There’s great love in the work Lizett Rosas does; a reflection of the season and the faith in her heart.

While this faith is always with her, it’s now on display at St Augustine’s Catholic Church: A visual representation of the Bible that has expanded from Rosas’ love of the Nativity.

The scene, which tells stories from the Bible, expands from the entrance to the sanctuary and across the east wall, coming very nearly to the east doors. Some of the scenes are marked with Bible verses further expanding the stories held within.

“We want people to see something beautiful and feel hope,” Rosas said. “For them to feel love.”

Each moment depicted is intricately detailed down to the baskets of carrots and potatoes in front of a hut. “Fires” made of cellophane and small pieces of wood and lit from inside with tiny lights are alight outside various huts. Palm trees made from pieces of pinecones lead small figures to the pyramids and depictions of the Nativity are featured prominently. Long reeds are made from nothing more than dried plants and large pieces of foam are shaped to resemble hills or the sides of mountains.

To study the entirety of the setting is to admit that you are still going to miss something. Nevertheless, as Father James Steffes looked over the scene Thursday, he saw deep meaning in the work Rosas put into the display.

“It’s a visual depiction of what we celebrate in Jesus Christ,” Steffes said thoughtfully. “A sign of the hope and joy that Jesus is real. This display, this piece of art is what we all should be in life and that’s Jesus Christ.”

The work Rosas put into the piece can find its beginnings during last year’s season. Working on her own Nativity scene at home, Rosas asked Steffes if she could work in her vision to the pieces already at the church.

Steffes gave her his blessings and around two to three months ago, Rosas started her work.
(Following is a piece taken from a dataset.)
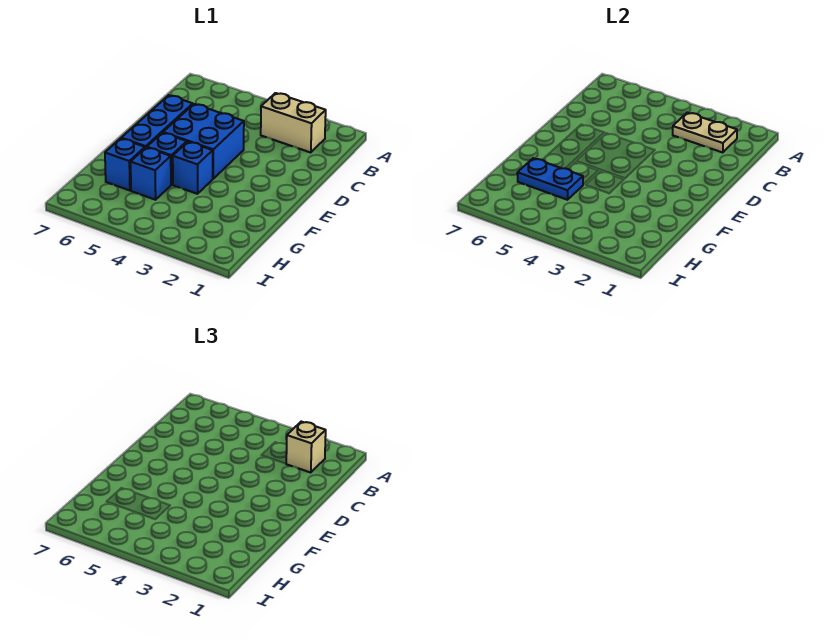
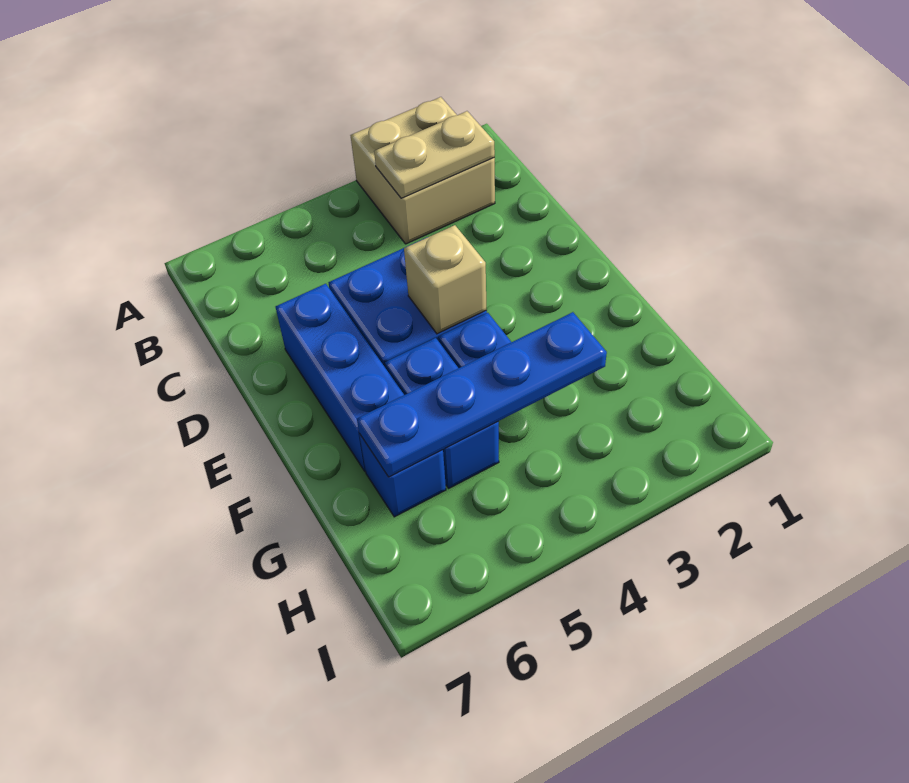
tan brick B2:B3 level 1 -> tan brick A2:B3 level 1
tan brick B2 level 3 -> tan brick E4 level 2
blue plate G5:G6 level 2 -> blue plate G3:G6 level 2

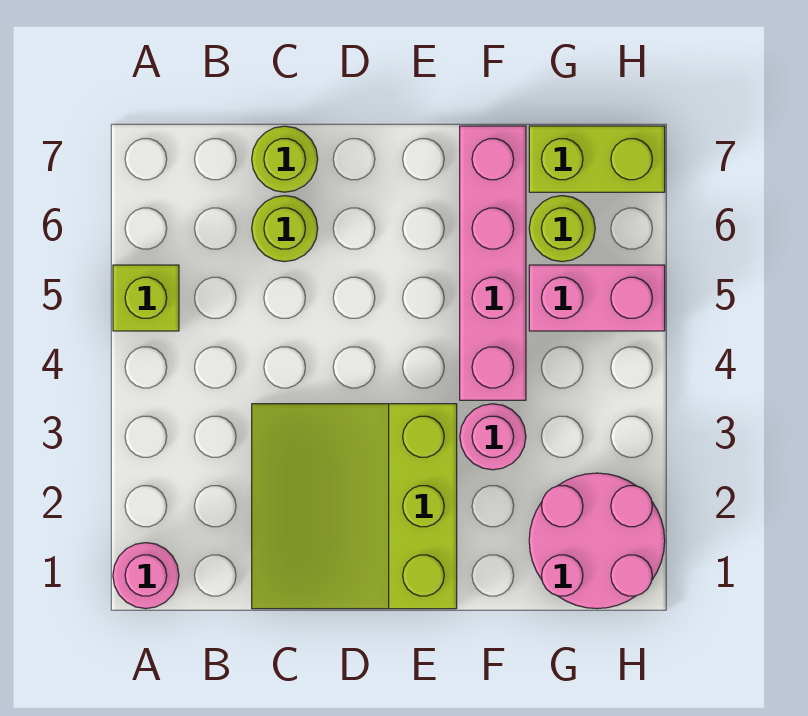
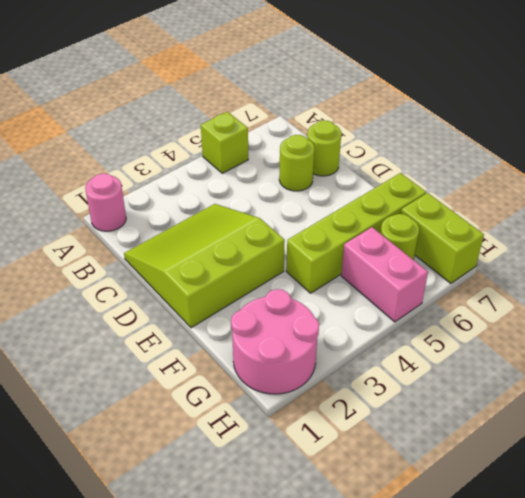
pink round brick F3 level 1 -> none
pink brick F4:F7 level 1 -> lime brick F4:F7 level 1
New elements were added throughout the process and then this past Sunday, Rosas and her family began moving the scene to the church and putting the display in position.

After mass and the Rosary, they spent between 1:30-4 p.m. setting up and then after a short break came back to continue the world deep into the night.

“We enjoyed that,” Rosas said. “I thought it was early, but when you do something you enjoy, time just flies.”

Rosas husband, Francisco, has also found a source of childlike fun working with his wife on the project.

“It makes me happy because when I started working on this I’m just a child,” he said. “Happy mothers and fathers bring their kids, but it’s a reminder for us older people that we’re all kids inside.”

Rosas hopes that this is the beginning of a tradition, built into the foundation of those that walk past and take in the display of all that it is. She hopes they will not only take the message of hope created in each piece, but perhaps find reason to take part in working on the display.

“I would invite people to work on it,” Rosas said.

Rosas hopes that through this display, people can feel the hope and love coming from it and that this is for all people to enjoy.

“This is for everyone, to remind them that they are loved,” she explained. “It feels great. It is really true. There is more happiness in giving than receiving. All of this is a gift from God. I’m giving back what he gave me.”

It’s a wish that’s echoed by Steffes.

“This, and anything that comes from the church, take Christ and a little more reassurance and trust that God is with them,” he said.

The display will be up through Jan. 6  for those who would like to visit St. Augustines and view the display.